Dernières roses du jardin avant l’arrivée du froid. ce cousin de l’églantine des champs a bien du courage. Coincé entre deux murs de béton, dans une pauvre terre sa vitalité et sa résistance force le respect.
Puisqu’il est question de respect et que j’ai quelques fleurs j’en profite pour un salut publique à cette initiative du 25 novembre en parallèle de la journée internationale des violences faites au femmes, la journée de la jupe.

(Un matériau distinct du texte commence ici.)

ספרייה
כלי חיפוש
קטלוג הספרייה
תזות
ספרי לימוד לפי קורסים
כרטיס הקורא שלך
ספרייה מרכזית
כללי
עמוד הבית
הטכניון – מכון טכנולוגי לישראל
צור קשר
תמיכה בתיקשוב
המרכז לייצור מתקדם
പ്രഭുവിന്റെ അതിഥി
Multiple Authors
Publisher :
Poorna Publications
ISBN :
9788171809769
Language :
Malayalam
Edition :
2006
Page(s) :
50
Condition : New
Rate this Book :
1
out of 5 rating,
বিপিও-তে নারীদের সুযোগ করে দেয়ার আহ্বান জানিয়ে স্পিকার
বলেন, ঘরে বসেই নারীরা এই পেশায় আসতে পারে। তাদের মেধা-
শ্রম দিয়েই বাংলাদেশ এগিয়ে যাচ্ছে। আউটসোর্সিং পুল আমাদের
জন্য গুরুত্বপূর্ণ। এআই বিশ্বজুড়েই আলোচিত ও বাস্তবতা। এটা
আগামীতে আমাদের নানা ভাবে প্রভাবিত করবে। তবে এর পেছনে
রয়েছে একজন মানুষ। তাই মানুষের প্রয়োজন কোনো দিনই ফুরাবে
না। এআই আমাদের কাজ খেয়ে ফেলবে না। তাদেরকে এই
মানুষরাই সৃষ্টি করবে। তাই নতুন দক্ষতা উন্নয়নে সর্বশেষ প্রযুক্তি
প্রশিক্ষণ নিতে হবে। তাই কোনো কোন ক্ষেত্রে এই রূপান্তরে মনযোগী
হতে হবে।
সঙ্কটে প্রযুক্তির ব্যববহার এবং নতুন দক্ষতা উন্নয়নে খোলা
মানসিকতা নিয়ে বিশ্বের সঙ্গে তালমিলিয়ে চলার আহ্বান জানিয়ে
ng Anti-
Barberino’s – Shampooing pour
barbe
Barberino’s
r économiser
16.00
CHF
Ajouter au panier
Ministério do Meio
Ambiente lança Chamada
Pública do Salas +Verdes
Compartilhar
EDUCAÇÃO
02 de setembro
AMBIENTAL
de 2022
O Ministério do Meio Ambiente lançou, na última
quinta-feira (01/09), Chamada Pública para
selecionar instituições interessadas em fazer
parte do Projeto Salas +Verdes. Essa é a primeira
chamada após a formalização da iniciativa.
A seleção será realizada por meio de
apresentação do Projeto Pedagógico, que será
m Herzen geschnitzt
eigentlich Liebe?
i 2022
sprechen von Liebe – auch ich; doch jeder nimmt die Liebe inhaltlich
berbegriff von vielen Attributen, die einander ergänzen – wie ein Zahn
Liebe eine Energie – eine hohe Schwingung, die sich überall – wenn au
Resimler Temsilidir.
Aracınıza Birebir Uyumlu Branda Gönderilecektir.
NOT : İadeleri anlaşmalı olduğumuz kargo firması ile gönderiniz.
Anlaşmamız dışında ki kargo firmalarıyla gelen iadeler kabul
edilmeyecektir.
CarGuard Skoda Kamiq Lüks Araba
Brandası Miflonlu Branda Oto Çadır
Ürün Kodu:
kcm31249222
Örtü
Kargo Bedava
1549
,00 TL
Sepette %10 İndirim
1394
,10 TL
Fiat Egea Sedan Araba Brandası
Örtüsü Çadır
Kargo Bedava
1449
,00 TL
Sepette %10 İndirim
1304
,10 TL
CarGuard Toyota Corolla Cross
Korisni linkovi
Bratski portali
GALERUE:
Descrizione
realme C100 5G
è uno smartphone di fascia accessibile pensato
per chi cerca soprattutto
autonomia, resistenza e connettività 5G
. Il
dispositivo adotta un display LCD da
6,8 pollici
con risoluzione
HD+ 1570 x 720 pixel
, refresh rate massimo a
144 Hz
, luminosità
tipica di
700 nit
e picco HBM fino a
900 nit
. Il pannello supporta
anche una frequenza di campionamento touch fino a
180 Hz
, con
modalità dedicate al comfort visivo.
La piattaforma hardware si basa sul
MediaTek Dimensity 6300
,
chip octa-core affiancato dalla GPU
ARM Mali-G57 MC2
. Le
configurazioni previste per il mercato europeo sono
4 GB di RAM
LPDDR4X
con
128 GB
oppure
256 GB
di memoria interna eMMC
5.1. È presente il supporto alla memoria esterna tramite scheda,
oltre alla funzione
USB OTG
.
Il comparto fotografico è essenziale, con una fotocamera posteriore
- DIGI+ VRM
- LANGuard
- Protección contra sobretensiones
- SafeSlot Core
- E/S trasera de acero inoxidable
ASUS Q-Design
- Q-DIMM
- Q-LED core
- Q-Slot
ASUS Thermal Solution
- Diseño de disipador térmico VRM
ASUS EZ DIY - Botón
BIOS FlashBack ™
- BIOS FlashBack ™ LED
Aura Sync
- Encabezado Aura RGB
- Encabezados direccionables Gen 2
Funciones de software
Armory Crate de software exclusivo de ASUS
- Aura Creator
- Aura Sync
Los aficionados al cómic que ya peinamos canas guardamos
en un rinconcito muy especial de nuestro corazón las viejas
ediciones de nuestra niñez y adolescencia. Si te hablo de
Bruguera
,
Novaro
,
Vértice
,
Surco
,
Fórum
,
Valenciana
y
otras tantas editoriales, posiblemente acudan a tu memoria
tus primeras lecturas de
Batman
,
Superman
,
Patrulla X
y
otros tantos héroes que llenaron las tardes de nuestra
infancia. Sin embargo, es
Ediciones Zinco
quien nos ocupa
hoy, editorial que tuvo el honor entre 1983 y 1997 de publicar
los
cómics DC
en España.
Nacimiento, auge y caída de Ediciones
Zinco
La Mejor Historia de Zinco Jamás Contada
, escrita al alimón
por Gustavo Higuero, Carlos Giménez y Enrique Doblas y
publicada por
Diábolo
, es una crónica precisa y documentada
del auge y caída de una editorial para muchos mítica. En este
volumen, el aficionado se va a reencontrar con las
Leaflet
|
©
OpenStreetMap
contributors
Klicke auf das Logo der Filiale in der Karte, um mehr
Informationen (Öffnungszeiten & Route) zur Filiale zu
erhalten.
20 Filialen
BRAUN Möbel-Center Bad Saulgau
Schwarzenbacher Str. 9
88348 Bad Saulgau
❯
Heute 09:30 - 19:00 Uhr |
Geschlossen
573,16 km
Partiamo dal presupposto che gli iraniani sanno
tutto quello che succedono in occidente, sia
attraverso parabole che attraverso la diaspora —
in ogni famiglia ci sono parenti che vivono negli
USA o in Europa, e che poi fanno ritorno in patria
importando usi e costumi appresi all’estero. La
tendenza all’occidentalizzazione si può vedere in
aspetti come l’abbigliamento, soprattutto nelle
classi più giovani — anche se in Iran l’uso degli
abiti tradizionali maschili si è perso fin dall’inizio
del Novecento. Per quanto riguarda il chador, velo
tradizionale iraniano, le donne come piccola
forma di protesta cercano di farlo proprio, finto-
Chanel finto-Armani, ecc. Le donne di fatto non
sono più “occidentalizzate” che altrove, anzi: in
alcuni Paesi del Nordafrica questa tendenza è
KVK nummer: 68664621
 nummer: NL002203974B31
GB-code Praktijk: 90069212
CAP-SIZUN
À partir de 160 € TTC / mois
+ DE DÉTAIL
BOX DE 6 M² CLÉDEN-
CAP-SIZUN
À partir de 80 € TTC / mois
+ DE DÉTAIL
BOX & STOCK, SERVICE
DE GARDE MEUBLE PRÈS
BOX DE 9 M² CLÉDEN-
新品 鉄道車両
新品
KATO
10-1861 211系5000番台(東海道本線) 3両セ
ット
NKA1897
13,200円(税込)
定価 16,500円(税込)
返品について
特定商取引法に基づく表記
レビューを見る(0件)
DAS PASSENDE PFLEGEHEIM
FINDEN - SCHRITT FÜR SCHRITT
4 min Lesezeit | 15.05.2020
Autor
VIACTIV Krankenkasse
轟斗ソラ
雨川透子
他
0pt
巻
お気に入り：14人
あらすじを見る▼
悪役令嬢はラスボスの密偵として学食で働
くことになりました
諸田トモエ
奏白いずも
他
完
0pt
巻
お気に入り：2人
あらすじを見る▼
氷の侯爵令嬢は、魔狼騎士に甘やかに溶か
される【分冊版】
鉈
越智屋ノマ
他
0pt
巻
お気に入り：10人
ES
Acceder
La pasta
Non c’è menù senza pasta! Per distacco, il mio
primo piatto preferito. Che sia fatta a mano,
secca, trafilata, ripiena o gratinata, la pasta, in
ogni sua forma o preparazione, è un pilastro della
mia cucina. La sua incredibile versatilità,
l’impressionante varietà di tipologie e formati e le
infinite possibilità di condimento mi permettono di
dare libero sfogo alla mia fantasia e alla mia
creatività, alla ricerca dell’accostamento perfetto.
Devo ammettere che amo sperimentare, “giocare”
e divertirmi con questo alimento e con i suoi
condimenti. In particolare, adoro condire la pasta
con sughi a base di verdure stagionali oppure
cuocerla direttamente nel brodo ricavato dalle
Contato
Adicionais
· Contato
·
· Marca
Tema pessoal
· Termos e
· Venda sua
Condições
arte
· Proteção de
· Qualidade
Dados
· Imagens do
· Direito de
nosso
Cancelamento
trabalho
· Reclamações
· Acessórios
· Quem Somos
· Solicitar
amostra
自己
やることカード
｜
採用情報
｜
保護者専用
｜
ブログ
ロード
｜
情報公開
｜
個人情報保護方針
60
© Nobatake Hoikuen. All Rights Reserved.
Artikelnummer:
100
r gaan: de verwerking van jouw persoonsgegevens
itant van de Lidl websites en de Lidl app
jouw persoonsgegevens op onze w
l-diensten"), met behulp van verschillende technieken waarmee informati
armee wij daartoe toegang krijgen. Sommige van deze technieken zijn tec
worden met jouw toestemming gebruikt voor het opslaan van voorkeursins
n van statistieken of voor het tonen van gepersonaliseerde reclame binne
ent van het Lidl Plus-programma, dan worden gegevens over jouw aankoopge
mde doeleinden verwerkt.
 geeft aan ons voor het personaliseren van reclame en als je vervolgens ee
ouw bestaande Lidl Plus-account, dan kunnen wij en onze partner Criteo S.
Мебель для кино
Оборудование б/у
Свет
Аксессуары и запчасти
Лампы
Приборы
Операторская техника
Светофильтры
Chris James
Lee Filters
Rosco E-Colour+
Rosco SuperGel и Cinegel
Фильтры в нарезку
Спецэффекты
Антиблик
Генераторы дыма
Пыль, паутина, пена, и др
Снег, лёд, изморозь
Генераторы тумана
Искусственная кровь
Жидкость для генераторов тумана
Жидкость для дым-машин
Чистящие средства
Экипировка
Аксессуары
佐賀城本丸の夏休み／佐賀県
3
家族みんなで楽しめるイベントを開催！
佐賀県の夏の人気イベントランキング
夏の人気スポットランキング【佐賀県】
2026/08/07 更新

Hier soir en revenant de mon drive de courses hebdomadaire,arrêté au feu sous le Galion,pas le mien non ,celui d'Aulnay à la rose des vents , je bignolais une gazelle qui tenait la dragée haute à un capuchon détaché de son groupe de cagoulés en haut de l’escalier.
Il leur en faut de la tenacité et de la force à ces jeunes femmes d’aujourd’hui.
Dans mon Olympe les déesses dépassent parfois les dieux.
Mais IRL l’égalité , la parité et même la liberté de s’habiller et ce quelque soit le milieu , l’entreprise se heurte souvent à un mur de violences multi-formes.
Je me demande ce qu’il peut manquer à tout ces violents envers les femmes ?
car c’est sur il ne sont pas complets.
Oui , on peut pas vraiment dire que la condition des femmes évolue dans le bon sens ces dernières décennies.
Alors voila jeudi , malgré l’arrivée de l’hiver et de la neige , la fiancé du pirate mettra une jupe , un geste hier si naturel et aujourd’hui éminemment politique.